There’s a slight contradiction between:

All software metadata is stored and maintained at the source as much as possible.

and

We automatically map to codemeta from various existing schemas (…)

  1. If not, we detect what other supported metadata is present, and invoke the necessary tool(s) to convert it to codemeta.

A way to solve this, is to make the codemeta.json a hard requirement and offer tooling and documentation on how owners can generate a codemeta.json based on their current metadata (e.g. GitHub repo metadata, language-specific package metadata etc.). I see two advantages of this approach:

  1. Software owners keep full ownership of their metadata; there’s no ‘magic’ extraction that they have no control over. Instead, they themselves generate the codemeta.json, giving them the chance to make manual corrections to it.
  2. It keeps the Harvester simpler because that only has to look for the codemeta.json file.

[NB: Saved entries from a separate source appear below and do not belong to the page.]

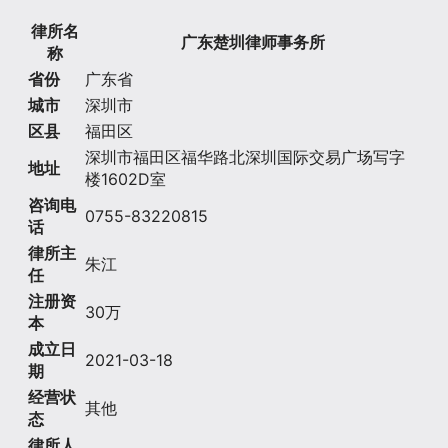
律所名
广东楚圳律师事务所
称
省份
广东省
城市
深圳市
区县
福田区
深圳市福田区福华路北深圳国际交易广场写字
地址
楼1602D室
咨询电
0755-83220815
话
律所主
朱江
任
注册资
30万
本
成立日
2021-03-18
期
经营状
其他
态
律所人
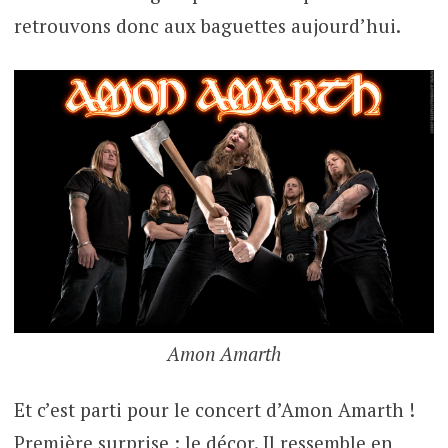
retrouvons donc aux baguettes aujourd’hui.
Amon Amarth
Et c’est parti pour le concert d’Amon Amarth !
Première surprise : le décor. Il ressemble en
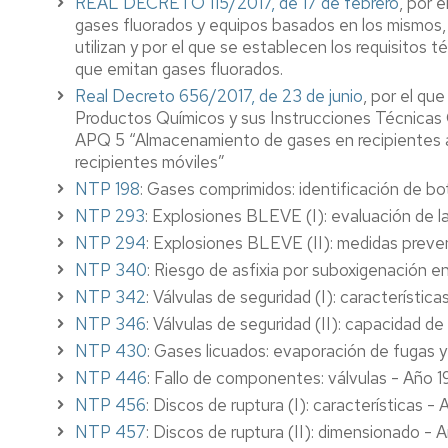
REAL DECRETO 115/2017, de 17 de febrero
, por 
gases fluorados y equipos basados en los mismos, a
utilizan y por el que se establecen los requisitos t
que emitan gases fluorados.
Real Decreto 656/2017, de 23 de junio
, por el q
Productos Químicos y sus Instrucciones Técnicas
APQ 5 “Almacenamiento de gases en recipientes a
recipientes móviles”
NTP 198
: Gases comprimidos: identificación de bo
NTP 293
: Explosiones BLEVE (I): evaluación de la
NTP 294
: Explosiones BLEVE (II): medidas preve
NTP 340
: Riesgo de asfixia por suboxigenación en
NTP 342
: Válvulas de seguridad (I): característic
NTP 346
: Válvulas de seguridad (II): capacidad d
NTP 430
: Gases licuados: evaporación de fugas 
NTP 446
: Fallo de componentes: válvulas - Año 
NTP 456
: Discos de ruptura (I): características -
NTP 457
: Discos de ruptura (II): dimensionado -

The question, of course, is whether we can ask this of software developers. We can mitigate this by offering a separate web service, a Software Metadata Extractor or CodeMeta Generator, where developers enter the URL of a repository, magic happens, and a codemeta.json is returned, which the developers copy, possibly modify and add to their repository. This way you make it easy for developers but still give them full ownership of the metadata.

A final problem is that of synchronising metadata: for example if developers change the LICENSE file or the license property in the language-specific package definition (e.g. package.json for NPM), how is that change propagated to the codemeta.json? Your approach has this same problem once owners have added a codemeta.json (because the Harvester would then ignore any other metadata).

proycon commented 2 years ago

Those are very good points yes. I was aware there was a bit of a contradiction and that the requirements might need some tweaking as the tool discovery task progresses. I was also a bit on the fence about how hard the requirement should be. The ownership argument you put forward is a good one and for CLARIAH software it would be fair demand to make. If we want to add some CLARIAH-specific vocabulary it might be inevitable even. But for possible external software and for some flexibility it helps if the harvester can do conversion for the cases where it wasn't already provided, it also helps prevent the sync issue you describe later.

We can mitigate this by offering a separate web service, a Software Metadata Extractor or CodeMeta Generator

Yes, the current harvester+conversion implementation I'm working on actually provides that function as well (without the webservice part though). The whole thing should remain simple enough.

A final problem is that of synchronising metadata: for example if developers change the LICENSE file or the license property in > the language-specific package definition (e.g. package.json for NPM), how is that change propagated to the codemeta.json? Your approach has this same problem once owners have added a codemeta.json (because the Harvester would then ignore any other metadata).

I think a part of the job of the harvester+conversion is to do some basic validation so blatant out-of-sync errors are reported.

But the syncing issue indeed remains; if users provide an explicit codemeta.json, update their package-specific metadata and neglect to update the codemeta.json again. This is part of why I was on the fence about requiring codemeta.json vs auto-converting it every time. Generation of the codemeta.json can also be automatically invoked from things like setup.py, or in a git commit hook or through a continuous deployment environment (but that might be overkill and complicate things).